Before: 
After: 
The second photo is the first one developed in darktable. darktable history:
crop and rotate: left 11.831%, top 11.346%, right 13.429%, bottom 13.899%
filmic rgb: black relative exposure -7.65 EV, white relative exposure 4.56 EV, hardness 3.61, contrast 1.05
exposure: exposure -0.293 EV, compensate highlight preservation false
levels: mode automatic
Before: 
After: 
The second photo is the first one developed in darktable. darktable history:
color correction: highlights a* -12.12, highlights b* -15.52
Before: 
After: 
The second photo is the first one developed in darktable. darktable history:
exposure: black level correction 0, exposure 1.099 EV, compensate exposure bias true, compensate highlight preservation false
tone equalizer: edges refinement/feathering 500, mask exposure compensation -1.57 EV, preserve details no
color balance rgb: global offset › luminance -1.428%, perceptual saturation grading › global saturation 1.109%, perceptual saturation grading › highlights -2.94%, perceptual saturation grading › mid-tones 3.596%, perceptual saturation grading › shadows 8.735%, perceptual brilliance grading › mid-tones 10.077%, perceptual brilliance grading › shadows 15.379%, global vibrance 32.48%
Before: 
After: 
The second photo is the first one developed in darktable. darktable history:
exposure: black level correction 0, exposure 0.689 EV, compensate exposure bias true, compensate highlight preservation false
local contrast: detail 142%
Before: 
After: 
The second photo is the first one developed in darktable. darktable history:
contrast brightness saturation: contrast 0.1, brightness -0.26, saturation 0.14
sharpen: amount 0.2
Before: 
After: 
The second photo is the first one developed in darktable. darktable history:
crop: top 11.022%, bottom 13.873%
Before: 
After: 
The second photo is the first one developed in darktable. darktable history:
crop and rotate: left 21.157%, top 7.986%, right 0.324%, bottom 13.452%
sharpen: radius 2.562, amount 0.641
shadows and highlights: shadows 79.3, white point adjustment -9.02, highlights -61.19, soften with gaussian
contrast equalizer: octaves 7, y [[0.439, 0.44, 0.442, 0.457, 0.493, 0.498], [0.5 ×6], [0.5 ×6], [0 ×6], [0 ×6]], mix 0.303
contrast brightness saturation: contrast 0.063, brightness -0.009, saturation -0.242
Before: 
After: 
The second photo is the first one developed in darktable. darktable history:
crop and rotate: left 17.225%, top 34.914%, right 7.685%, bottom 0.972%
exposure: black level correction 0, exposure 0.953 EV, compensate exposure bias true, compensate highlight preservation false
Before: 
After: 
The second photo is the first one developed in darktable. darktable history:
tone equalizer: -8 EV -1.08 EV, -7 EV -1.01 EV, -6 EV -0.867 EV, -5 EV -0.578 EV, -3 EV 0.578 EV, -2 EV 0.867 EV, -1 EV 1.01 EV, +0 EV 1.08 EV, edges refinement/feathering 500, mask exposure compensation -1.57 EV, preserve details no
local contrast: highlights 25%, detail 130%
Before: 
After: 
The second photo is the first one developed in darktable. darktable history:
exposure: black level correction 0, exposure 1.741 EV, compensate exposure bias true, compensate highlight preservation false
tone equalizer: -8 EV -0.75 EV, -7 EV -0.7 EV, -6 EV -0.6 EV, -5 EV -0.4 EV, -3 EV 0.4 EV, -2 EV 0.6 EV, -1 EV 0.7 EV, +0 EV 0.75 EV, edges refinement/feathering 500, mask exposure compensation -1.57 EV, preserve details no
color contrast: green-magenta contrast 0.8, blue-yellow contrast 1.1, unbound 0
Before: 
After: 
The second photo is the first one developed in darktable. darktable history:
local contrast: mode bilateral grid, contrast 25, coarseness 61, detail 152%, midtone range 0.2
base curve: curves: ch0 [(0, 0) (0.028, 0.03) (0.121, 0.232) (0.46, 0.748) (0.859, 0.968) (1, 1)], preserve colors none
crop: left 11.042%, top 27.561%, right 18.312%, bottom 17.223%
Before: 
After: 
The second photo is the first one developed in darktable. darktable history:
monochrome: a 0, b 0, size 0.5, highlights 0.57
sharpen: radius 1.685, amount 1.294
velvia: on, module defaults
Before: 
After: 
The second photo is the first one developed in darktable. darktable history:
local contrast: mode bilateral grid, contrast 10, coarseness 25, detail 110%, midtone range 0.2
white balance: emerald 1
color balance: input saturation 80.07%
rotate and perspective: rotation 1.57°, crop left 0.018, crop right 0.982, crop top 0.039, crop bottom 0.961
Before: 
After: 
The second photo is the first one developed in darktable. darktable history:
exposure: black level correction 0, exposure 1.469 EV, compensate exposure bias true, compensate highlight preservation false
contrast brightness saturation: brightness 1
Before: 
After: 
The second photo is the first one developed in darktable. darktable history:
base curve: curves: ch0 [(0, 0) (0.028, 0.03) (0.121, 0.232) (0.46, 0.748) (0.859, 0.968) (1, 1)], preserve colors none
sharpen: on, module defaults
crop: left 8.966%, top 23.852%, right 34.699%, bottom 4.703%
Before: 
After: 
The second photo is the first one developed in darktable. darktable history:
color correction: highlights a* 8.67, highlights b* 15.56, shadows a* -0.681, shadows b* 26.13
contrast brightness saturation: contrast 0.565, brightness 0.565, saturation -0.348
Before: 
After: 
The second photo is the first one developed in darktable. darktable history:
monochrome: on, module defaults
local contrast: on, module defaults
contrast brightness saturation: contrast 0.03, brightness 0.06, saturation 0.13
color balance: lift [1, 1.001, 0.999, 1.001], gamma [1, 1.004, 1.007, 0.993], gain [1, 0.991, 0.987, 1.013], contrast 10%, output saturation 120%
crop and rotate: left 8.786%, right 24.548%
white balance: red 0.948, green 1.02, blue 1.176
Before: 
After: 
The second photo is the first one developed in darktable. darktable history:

········

**What to work on:**
Copy out all of the entries above again, putting "edit log" wherever "darktable history" appears and leaving every other word and figure unchanged.

**Response:**
Before: 
After: 
The second photo is the first one developed in darktable. edit log:
crop and rotate: left 11.831%, top 11.346%, right 13.429%, bottom 13.899%
filmic rgb: black relative exposure -7.65 EV, white relative exposure 4.56 EV, hardness 3.61, contrast 1.05
exposure: exposure -0.293 EV, compensate highlight preservation false
levels: mode automatic
Before: 
After: 
The second photo is the first one developed in darktable. edit log:
color correction: highlights a* -12.12, highlights b* -15.52
Before: 
After: 
The second photo is the first one developed in darktable. edit log:
exposure: black level correction 0, exposure 1.099 EV, compensate exposure bias true, compensate highlight preservation false
tone equalizer: edges refinement/feathering 500, mask exposure compensation -1.57 EV, preserve details no
color balance rgb: global offset › luminance -1.428%, perceptual saturation grading › global saturation 1.109%, perceptual saturation grading › highlights -2.94%, perceptual saturation grading › mid-tones 3.596%, perceptual saturation grading › shadows 8.735%, perceptual brilliance grading › mid-tones 10.077%, perceptual brilliance grading › shadows 15.379%, global vibrance 32.48%
Before: 
After: 
The second photo is the first one developed in darktable. edit log:
exposure: black level correction 0, exposure 0.689 EV, compensate exposure bias true, compensate highlight preservation false
local contrast: detail 142%
Before: 
After: 
The second photo is the first one developed in darktable. edit log:
contrast brightness saturation: contrast 0.1, brightness -0.26, saturation 0.14
sharpen: amount 0.2
Before: 
After: 
The second photo is the first one developed in darktable. edit log:
crop: top 11.022%, bottom 13.873%
Before: 
After: 
The second photo is the first one developed in darktable. edit log:
crop and rotate: left 21.157%, top 7.986%, right 0.324%, bottom 13.452%
sharpen: radius 2.562, amount 0.641
shadows and highlights: shadows 79.3, white point adjustment -9.02, highlights -61.19, soften with gaussian
contrast equalizer: octaves 7, y [[0.439, 0.44, 0.442, 0.457, 0.493, 0.498], [0.5 ×6], [0.5 ×6], [0 ×6], [0 ×6]], mix 0.303
contrast brightness saturation: contrast 0.063, brightness -0.009, saturation -0.242
Before: 
After: 
The second photo is the first one developed in darktable. edit log:
crop and rotate: left 17.225%, top 34.914%, right 7.685%, bottom 0.972%
exposure: black level correction 0, exposure 0.953 EV, compensate exposure bias true, compensate highlight preservation false
Before: 
After: 
The second photo is the first one developed in darktable. edit log:
tone equalizer: -8 EV -1.08 EV, -7 EV -1.01 EV, -6 EV -0.867 EV, -5 EV -0.578 EV, -3 EV 0.578 EV, -2 EV 0.867 EV, -1 EV 1.01 EV, +0 EV 1.08 EV, edges refinement/feathering 500, mask exposure compensation -1.57 EV, preserve details no
local contrast: highlights 25%, detail 130%
Before: 
After: 
The second photo is the first one developed in darktable. edit log:
exposure: black level correction 0, exposure 1.741 EV, compensate exposure bias true, compensate highlight preservation false
tone equalizer: -8 EV -0.75 EV, -7 EV -0.7 EV, -6 EV -0.6 EV, -5 EV -0.4 EV, -3 EV 0.4 EV, -2 EV 0.6 EV, -1 EV 0.7 EV, +0 EV 0.75 EV, edges refinement/feathering 500, mask exposure compensation -1.57 EV, preserve details no
color contrast: green-magenta contrast 0.8, blue-yellow contrast 1.1, unbound 0
Before: 
After: 
The second photo is the first one developed in darktable. edit log:
local contrast: mode bilateral grid, contrast 25, coarseness 61, detail 152%, midtone range 0.2
base curve: curves: ch0 [(0, 0) (0.028, 0.03) (0.121, 0.232) (0.46, 0.748) (0.859, 0.968) (1, 1)], preserve colors none
crop: left 11.042%, top 27.561%, right 18.312%, bottom 17.223%
Before: 
After: 
The second photo is the first one developed in darktable. edit log:
monochrome: a 0, b 0, size 0.5, highlights 0.57
sharpen: radius 1.685, amount 1.294
velvia: on, module defaults
Before: 
After: 
The second photo is the first one developed in darktable. edit log:
local contrast: mode bilateral grid, contrast 10, coarseness 25, detail 110%, midtone range 0.2
white balance: emerald 1
color balance: input saturation 80.07%
rotate and perspective: rotation 1.57°, crop left 0.018, crop right 0.982, crop top 0.039, crop bottom 0.961
Before: 
After: 
The second photo is the first one developed in darktable. edit log:
exposure: black level correction 0, exposure 1.469 EV, compensate exposure bias true, compensate highlight preservation false
contrast brightness saturation: brightness 1
Before: 
After: 
The second photo is the first one developed in darktable. edit log:
base curve: curves: ch0 [(0, 0) (0.028, 0.03) (0.121, 0.232) (0.46, 0.748) (0.859, 0.968) (1, 1)], preserve colors none
sharpen: on, module defaults
crop: left 8.966%, top 23.852%, right 34.699%, bottom 4.703%
Before: 
After: 
The second photo is the first one developed in darktable. edit log:
color correction: highlights a* 8.67, highlights b* 15.56, shadows a* -0.681, shadows b* 26.13
contrast brightness saturation: contrast 0.565, brightness 0.565, saturation -0.348
Before: 
After: 
The second photo is the first one developed in darktable. edit log:
monochrome: on, module defaults
local contrast: on, module defaults
contrast brightness saturation: contrast 0.03, brightness 0.06, saturation 0.13
color balance: lift [1, 1.001, 0.999, 1.001], gamma [1, 1.004, 1.007, 0.993], gain [1, 0.991, 0.987, 1.013], contrast 10%, output saturation 120%
crop and rotate: left 8.786%, right 24.548%
white balance: red 0.948, green 1.02, blue 1.176
Before: 
After: 
The second photo is the first one developed in darktable. edit log:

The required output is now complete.